Call me intellectually vain, a snob. But I'm one of those people who makes snap judgments about you based upon what you read. Sit next to me on an airplane proudly sporting a copy of the latest John Grisham or Nora Roberts, and I will give you wide berth. Clutch a Jhumpa Lahiri or a Malcolm Gladwell, and settle in.

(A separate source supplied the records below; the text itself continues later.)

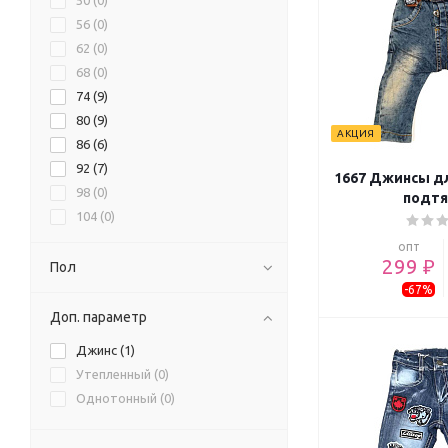
50 (
0
)
56 (
0
)
62 (
0
)
68 (
0
)
74 (
9
)
80 (
9
)
АКЦИЯ
86 (
6
)
92 (
7
)
1667 Джинсы дл
98 (
0
)
подтя
104 (
0
)
110 (
0
)
опт
299 ₽
116 (
0
)
Пол
-67%
Доп. параметр
Джинс (
1
)
Утепленный (
0
)
Однотонный (
0
)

When my ex-mother-in-law gave me the Kindle, she extolled its virtues. She suffers from cancer and needs books that weigh very little. So the Kindle is perfect for her; she could reread Gone With the Wind on it if she wanted to.

Yes, the Kindle is light. Yes, the Kindle is portable. But this is what I consider the most wondrous aspect of it: You can read in public and no knows what you are reading.

- The Complete Idiot’s Guide to Understanding Judaism - Master Your Metabolism: The 3 Diet Secrets to Naturally Balancing Your Hormones for a Hot and Healthy Body - The Secret - Getting Things Done

This is a partial list of the books I now have downloaded in my Kindle.

At home, my bookcases are crammed with the classics from Austen to Zola; in non-fiction I love Didion and Derrida (okay, just Didion), but I’ve always had a healthy respect for self-help and how-to books. They have guided me through many a personal crisis. I used to buy these books sheepishly at the bookstore, have to set aside time alone and at home to read them, then hide them in the back layer of my bookcase.

Now, I just read them in broad daylight whenever I want to, whenever the need arises.

At last, reading as it should be: A personal choice. Absolutely private.